Dataset items

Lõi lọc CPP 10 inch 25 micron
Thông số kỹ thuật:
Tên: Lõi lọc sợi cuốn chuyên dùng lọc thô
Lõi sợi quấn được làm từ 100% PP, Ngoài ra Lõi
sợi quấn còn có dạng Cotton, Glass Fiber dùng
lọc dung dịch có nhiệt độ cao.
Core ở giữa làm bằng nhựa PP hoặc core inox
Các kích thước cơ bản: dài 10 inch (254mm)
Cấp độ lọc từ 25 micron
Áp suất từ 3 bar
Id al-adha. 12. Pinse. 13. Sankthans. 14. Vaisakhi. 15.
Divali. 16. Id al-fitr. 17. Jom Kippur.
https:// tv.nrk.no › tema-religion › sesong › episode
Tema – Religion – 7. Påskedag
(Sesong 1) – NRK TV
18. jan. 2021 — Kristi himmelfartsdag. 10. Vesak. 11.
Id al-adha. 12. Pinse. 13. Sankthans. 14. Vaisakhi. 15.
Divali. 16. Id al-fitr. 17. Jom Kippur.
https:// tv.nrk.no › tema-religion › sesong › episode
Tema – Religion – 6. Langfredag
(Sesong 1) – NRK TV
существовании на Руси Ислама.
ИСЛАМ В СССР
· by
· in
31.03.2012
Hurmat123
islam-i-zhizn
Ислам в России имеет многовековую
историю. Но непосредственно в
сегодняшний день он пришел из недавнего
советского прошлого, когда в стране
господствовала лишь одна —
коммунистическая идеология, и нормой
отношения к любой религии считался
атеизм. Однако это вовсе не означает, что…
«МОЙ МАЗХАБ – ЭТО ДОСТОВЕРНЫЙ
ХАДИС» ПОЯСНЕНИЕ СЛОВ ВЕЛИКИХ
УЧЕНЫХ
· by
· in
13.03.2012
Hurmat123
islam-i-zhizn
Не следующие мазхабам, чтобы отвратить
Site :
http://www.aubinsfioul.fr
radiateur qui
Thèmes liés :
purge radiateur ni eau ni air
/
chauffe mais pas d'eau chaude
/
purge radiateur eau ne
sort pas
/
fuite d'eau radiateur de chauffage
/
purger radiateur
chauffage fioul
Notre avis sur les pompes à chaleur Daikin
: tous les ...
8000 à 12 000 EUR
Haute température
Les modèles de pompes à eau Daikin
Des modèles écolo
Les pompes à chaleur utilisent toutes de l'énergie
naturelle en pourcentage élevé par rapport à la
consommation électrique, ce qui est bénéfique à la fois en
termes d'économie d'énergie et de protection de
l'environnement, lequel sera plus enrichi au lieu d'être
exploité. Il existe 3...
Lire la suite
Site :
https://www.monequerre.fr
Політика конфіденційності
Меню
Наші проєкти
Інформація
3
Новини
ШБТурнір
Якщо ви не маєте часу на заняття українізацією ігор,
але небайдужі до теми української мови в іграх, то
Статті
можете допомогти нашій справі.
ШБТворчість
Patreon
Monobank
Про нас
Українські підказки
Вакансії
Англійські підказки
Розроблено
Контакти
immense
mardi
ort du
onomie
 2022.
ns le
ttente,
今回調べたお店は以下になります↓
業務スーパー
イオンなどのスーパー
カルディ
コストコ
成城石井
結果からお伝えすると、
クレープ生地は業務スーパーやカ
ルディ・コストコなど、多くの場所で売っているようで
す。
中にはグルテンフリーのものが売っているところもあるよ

▶ _What to produce_
Output every entry exactly as it appears.

▶ _Answer space_
Lõi lọc CPP 10 inch 25 micron
Thông số kỹ thuật:
Tên: Lõi lọc sợi cuốn chuyên dùng lọc thô
Lõi sợi quấn được làm từ 100% PP, Ngoài ra Lõi
sợi quấn còn có dạng Cotton, Glass Fiber dùng
lọc dung dịch có nhiệt độ cao.
Core ở giữa làm bằng nhựa PP hoặc core inox
Các kích thước cơ bản: dài 10 inch (254mm)
Cấp độ lọc từ 25 micron
Áp suất từ 3 bar
Id al-adha. 12. Pinse. 13. Sankthans. 14. Vaisakhi. 15.
Divali. 16. Id al-fitr. 17. Jom Kippur.
https:// tv.nrk.no › tema-religion › sesong › episode
Tema – Religion – 7. Påskedag
(Sesong 1) – NRK TV
18. jan. 2021 — Kristi himmelfartsdag. 10. Vesak. 11.
Id al-adha. 12. Pinse. 13. Sankthans. 14. Vaisakhi. 15.
Divali. 16. Id al-fitr. 17. Jom Kippur.
https:// tv.nrk.no › tema-religion › sesong › episode
Tema – Religion – 6. Langfredag
(Sesong 1) – NRK TV
существовании на Руси Ислама.
ИСЛАМ В СССР
· by
· in
31.03.2012
Hurmat123
islam-i-zhizn
Ислам в России имеет многовековую
историю. Но непосредственно в
сегодняшний день он пришел из недавнего
советского прошлого, когда в стране
господствовала лишь одна —
коммунистическая идеология, и нормой
отношения к любой религии считался
атеизм. Однако это вовсе не означает, что…
«МОЙ МАЗХАБ – ЭТО ДОСТОВЕРНЫЙ
ХАДИС» ПОЯСНЕНИЕ СЛОВ ВЕЛИКИХ
УЧЕНЫХ
· by
· in
13.03.2012
Hurmat123
islam-i-zhizn
Не следующие мазхабам, чтобы отвратить
Site :
http://www.aubinsfioul.fr
radiateur qui
Thèmes liés :
purge radiateur ni eau ni air
/
chauffe mais pas d'eau chaude
/
purge radiateur eau ne
sort pas
/
fuite d'eau radiateur de chauffage
/
purger radiateur
chauffage fioul
Notre avis sur les pompes à chaleur Daikin
: tous les ...
8000 à 12 000 EUR
Haute température
Les modèles de pompes à eau Daikin
Des modèles écolo
Les pompes à chaleur utilisent toutes de l'énergie
naturelle en pourcentage élevé par rapport à la
consommation électrique, ce qui est bénéfique à la fois en
termes d'économie d'énergie et de protection de
l'environnement, lequel sera plus enrichi au lieu d'être
exploité. Il existe 3...
Lire la suite
Site :
https://www.monequerre.fr
Політика конфіденційності
Меню
Наші проєкти
Інформація
3
Новини
ШБТурнір
Якщо ви не маєте часу на заняття українізацією ігор,
але небайдужі до теми української мови в іграх, то
Статті
можете допомогти нашій справі.
ШБТворчість
Patreon
Monobank
Про нас
Українські підказки
Вакансії
Англійські підказки
Розроблено
Контакти
immense
mardi
ort du
onomie
 2022.
ns le
ttente,
今回調べたお店は以下になります↓
業務スーパー
イオンなどのスーパー
カルディ
コストコ
成城石井
結果からお伝えすると、
クレープ生地は業務スーパーやカ
ルディ・コストコなど、多くの場所で売っているようで
す。
中にはグルテンフリーのものが売っているところもあるよ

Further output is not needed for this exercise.